# [Stored data entries]
>>>>>
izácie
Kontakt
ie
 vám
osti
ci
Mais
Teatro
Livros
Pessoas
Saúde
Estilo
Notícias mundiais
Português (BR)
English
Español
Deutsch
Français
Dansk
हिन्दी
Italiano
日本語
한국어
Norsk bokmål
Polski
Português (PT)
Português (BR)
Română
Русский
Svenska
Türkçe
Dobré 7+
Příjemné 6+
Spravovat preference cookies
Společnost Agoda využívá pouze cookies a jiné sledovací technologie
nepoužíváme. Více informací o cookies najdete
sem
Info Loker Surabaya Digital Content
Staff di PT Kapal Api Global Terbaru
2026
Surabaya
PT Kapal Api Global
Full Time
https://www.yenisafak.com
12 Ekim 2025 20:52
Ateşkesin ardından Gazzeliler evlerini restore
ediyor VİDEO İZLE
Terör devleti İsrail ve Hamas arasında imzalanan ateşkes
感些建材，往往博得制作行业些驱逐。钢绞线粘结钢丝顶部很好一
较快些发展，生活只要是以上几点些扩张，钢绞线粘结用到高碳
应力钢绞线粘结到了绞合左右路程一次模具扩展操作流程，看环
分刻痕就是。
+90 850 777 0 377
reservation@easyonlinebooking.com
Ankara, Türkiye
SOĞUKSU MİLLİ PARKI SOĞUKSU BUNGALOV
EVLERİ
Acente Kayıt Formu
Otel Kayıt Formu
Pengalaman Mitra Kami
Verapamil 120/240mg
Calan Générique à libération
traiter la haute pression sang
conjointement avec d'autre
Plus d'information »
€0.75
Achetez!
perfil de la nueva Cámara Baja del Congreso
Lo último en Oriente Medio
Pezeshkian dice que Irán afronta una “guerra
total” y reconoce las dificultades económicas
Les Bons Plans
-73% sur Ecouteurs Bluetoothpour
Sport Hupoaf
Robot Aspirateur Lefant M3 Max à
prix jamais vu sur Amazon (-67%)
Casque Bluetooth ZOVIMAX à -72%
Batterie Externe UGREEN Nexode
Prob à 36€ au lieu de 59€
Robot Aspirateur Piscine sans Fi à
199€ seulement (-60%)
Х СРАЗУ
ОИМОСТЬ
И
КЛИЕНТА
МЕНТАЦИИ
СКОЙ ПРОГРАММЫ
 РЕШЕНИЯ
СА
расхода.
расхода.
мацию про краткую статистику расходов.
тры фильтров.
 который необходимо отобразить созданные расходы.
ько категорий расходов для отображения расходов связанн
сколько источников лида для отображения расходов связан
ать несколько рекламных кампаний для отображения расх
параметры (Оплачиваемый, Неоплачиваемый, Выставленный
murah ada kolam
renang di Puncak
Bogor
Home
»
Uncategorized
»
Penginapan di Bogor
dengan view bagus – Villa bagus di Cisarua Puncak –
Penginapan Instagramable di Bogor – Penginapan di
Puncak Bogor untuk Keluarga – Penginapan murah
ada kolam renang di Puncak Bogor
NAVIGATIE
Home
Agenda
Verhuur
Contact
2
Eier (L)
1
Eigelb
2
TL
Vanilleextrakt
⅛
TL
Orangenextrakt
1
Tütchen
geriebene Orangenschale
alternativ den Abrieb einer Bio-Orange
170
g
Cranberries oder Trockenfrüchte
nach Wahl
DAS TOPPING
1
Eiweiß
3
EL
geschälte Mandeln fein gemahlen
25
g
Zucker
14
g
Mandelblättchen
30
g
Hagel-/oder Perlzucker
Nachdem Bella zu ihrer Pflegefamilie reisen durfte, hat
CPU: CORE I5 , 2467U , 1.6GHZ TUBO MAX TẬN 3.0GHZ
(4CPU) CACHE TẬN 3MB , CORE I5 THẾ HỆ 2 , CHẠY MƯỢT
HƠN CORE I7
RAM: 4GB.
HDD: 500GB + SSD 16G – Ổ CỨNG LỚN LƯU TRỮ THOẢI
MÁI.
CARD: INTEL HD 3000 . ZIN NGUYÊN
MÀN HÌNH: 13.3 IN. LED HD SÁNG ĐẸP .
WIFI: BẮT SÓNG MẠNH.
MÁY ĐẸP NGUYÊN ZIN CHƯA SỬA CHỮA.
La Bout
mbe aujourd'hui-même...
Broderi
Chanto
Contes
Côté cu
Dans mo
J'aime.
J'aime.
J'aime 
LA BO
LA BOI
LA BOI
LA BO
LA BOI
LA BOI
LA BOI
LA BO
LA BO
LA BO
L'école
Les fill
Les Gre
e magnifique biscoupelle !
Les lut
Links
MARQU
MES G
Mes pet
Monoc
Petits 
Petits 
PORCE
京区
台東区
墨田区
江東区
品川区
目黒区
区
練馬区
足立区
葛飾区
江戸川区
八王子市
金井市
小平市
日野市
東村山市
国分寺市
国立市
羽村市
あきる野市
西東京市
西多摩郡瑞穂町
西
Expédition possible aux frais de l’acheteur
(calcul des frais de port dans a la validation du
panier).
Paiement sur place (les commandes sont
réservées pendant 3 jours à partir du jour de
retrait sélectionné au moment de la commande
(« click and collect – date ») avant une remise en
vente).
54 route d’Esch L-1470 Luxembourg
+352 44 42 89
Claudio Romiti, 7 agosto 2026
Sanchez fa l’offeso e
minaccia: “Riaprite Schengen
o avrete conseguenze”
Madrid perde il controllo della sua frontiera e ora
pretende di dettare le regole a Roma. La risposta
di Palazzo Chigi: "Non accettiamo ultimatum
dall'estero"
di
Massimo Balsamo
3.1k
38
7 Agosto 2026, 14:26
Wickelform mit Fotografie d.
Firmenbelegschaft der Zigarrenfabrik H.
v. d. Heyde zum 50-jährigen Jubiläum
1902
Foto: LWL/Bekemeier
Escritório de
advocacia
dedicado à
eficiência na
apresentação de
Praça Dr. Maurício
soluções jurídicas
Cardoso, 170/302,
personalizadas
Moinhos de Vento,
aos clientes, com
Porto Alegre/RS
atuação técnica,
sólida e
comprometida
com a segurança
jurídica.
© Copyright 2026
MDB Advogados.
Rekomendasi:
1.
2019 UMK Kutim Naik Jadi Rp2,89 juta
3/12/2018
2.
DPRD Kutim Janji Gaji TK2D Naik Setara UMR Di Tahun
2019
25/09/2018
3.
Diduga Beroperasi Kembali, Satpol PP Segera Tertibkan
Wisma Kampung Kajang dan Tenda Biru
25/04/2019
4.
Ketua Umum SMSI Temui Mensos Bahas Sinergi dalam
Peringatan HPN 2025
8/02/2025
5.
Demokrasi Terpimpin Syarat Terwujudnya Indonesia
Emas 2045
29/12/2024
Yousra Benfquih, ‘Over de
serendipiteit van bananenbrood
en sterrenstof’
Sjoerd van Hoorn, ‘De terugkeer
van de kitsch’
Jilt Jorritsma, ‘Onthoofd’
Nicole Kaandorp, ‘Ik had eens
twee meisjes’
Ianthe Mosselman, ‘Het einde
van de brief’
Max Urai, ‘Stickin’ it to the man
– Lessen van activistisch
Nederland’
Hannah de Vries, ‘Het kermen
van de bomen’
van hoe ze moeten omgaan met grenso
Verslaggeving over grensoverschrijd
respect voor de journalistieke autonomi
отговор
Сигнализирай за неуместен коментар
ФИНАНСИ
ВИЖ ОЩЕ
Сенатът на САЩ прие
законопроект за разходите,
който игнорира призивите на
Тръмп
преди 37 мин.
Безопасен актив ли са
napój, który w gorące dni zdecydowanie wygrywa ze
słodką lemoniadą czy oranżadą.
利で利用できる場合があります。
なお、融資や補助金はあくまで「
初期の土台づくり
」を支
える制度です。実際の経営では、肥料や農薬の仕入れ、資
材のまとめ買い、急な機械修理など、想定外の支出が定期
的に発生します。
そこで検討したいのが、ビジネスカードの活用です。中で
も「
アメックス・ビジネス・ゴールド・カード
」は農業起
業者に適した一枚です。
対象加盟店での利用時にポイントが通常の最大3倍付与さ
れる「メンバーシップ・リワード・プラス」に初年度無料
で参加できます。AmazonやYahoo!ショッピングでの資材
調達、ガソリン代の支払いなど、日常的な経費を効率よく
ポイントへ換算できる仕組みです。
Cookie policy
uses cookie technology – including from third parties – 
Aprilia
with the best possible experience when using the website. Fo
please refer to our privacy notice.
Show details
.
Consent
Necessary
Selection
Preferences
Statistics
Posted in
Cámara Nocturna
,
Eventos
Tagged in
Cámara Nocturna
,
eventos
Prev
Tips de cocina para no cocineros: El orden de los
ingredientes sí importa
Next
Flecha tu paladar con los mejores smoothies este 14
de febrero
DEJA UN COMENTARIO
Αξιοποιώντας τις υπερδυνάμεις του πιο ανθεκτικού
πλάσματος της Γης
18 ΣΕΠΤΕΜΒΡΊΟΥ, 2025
<<<<<
# [TASK]
All lines above from the one with "Сенатът на САЩ прие" to the one with "れる「メンバーシップ・リワード・プラス」に初年度無料", inclusive, should be copied exactly, and no other lines.

# [EXERCISE RESPONSE]
Сенатът на САЩ прие
законопроект за разходите,
който игнорира призивите на
Тръмп
преди 37 мин.
Безопасен актив ли са
napój, który w gorące dni zdecydowanie wygrywa ze
słodką lemoniadą czy oranżadą.
利で利用できる場合があります。
なお、融資や補助金はあくまで「
初期の土台づくり
」を支
える制度です。実際の経営では、肥料や農薬の仕入れ、資
材のまとめ買い、急な機械修理など、想定外の支出が定期
的に発生します。
そこで検討したいのが、ビジネスカードの活用です。中で
も「
アメックス・ビジネス・ゴールド・カード
」は農業起
業者に適した一枚です。
対象加盟店での利用時にポイントが通常の最大3倍付与さ
れる「メンバーシップ・リワード・プラス」に初年度無料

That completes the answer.